Although Chief Justice Wagner described the text of the provision as the starting point for the required purposive interpretation—consistent with the Court’s guidance in recent Charter jurisprudence3—he began his analysis by situating section 16(2) and the other provisions constitutionalizing language rights in New Brunswick within the historical context of the province’s francophone minority. He traced the events that followed France’s cession of Acadia to the British in 1713, including the forced displacement of francophone Acadians during the Great Upheaval of 1755-1763 and the francophone minority’s campaign in the 1960s for substantive and institutional linguistic equality, leading to the 1969 Official Languages of New Brunswick Act. He then arrived at the enactment of the Charter and explained how it established a complete regime of institutional bilingualism in New Brunswick.

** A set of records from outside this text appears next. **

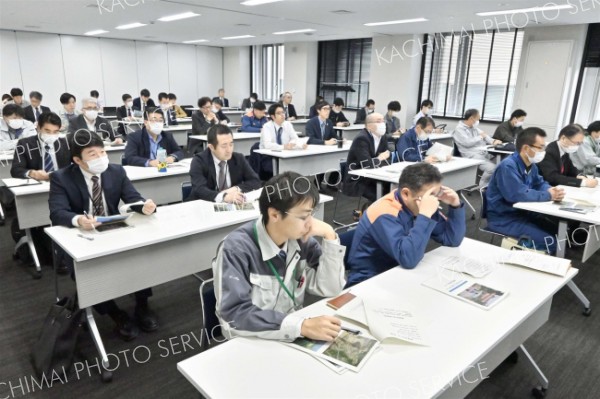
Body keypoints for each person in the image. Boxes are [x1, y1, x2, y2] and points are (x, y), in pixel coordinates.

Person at [49, 130, 158, 340]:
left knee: (139, 255)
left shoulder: (116, 171)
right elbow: (57, 212)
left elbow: (133, 198)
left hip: (114, 229)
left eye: (102, 152)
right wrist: (78, 220)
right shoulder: (61, 178)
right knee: (90, 272)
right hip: (81, 236)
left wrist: (143, 206)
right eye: (92, 154)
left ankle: (142, 305)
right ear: (77, 160)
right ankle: (115, 313)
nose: (101, 158)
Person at [213, 171, 346, 341]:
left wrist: (330, 235)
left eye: (311, 214)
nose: (311, 223)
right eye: (304, 216)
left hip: (290, 333)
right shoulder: (237, 249)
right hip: (251, 340)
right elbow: (233, 316)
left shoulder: (301, 241)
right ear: (274, 215)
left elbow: (331, 288)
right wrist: (300, 326)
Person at [346, 163, 465, 287]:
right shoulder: (385, 213)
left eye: (437, 193)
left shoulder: (421, 203)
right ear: (406, 194)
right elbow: (408, 259)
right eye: (430, 195)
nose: (433, 201)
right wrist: (424, 216)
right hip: (369, 279)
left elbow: (452, 239)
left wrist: (455, 205)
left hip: (400, 272)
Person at [486, 127, 565, 254]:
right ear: (526, 148)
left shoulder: (530, 165)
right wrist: (549, 195)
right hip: (504, 218)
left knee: (558, 231)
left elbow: (540, 183)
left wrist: (551, 189)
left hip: (522, 212)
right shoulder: (508, 166)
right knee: (551, 241)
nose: (543, 151)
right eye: (540, 147)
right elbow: (517, 195)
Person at [188, 124, 261, 202]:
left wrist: (235, 189)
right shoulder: (199, 161)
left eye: (231, 144)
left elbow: (255, 181)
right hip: (205, 205)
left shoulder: (238, 158)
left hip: (231, 205)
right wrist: (224, 197)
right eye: (224, 146)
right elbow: (199, 189)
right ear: (211, 147)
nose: (229, 150)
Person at [344, 113, 391, 202]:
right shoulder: (361, 139)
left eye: (383, 121)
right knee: (381, 197)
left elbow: (387, 158)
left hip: (374, 176)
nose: (382, 124)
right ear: (369, 126)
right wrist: (379, 159)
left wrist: (380, 159)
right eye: (378, 121)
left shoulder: (382, 137)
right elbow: (367, 164)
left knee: (393, 191)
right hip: (358, 180)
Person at [11, 112, 71, 179]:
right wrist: (32, 173)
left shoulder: (66, 144)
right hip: (37, 184)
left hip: (61, 183)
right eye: (47, 131)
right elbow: (15, 170)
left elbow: (78, 163)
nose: (51, 135)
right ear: (39, 128)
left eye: (55, 132)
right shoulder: (24, 144)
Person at [538, 124, 598, 188]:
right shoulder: (549, 152)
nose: (578, 146)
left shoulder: (564, 150)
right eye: (577, 143)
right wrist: (583, 183)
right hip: (547, 188)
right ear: (563, 138)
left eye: (580, 143)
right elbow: (552, 177)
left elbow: (571, 170)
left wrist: (579, 176)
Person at [453, 108, 501, 187]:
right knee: (492, 169)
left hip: (481, 153)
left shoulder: (473, 128)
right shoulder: (459, 129)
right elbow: (467, 143)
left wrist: (493, 141)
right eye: (478, 119)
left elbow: (484, 135)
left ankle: (494, 185)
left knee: (501, 163)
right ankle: (483, 187)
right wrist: (480, 137)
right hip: (471, 155)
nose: (478, 121)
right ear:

Turning to the text of section 16(2), Chief Justice Wagner held that the provision provides a “mandatory guarantee of substantive equality for the two official languages in New Brunswick’s institutions”4. In interpreting “equality of status” for both official languages, Chief Justice Wagner held that there are two aspects to this equality: functional and symbolic. Chief Justice Wagner’s decision heavily emphasizes the symbolic dimension, explaining that this requires public institutions to reflect, in their “architecture and their official expression”, equality of both official languages.
While this would not normally require individual bilingualism on the part of officeholders, it did in this case. Chief Justice Wagner concluded that “equality of status” cannot be achieved where an institution is represented by a single individual—especially where aspects of their functions cannot be delegated and where the institution publicly expresses itself through the person embodying it—unless the officeholder can express themselves in both languages.
Justice Rowe, writing in dissent, found that neither section 16(2) nor any other Charter provision could be interpreted as requiring the Lieutenant Governor of New Brunswick to be personally bilingual. In his view, section 16(2) did not provide for any independent, substantive right, but rather informed the interpretation of linguistic equality in New Brunswick institutions guaranteed under sections 17(2) and 20(2).
On its face, this decision states a rule of narrow application: New Brunswick’s constitutional requirement of institutional bilingualism requires that individuals who, in their capacity as sole officeholder, are “constitutionally inseparable” from the institution to which they are appointed, be themselves bilingual. The majority did not speculate about what roles, besides that of Lieutenant Governor, might require individual bilingualism. However, it disclaimed the implication that this requirement would apply to the offices of Premier, Minister, and Attorney General of New Brunswick. The democratic process that culminates in these appointments, and the distinct constitutional conventions governing them, are fundamental differences that distinguish these offices from that of the Lieutenant Governor. The dissenting reasons disagreed, arguing that the same rationale would apply to the provincial premier and cabinet.
Although the majority decision is narrowly focused on a small set of institutions (possibly a single institution) in one province, its interpretation of section 16(2) as having “its own independent mandatory scope” could conceivably inform future analyses of section 16(1), which imposes requirements on the federal government parallel to those in section 16(2). Indeed, the dissenting reasons warn that the majority rationale would apply with equal weight to the federal government and, presumably, to the Governor General.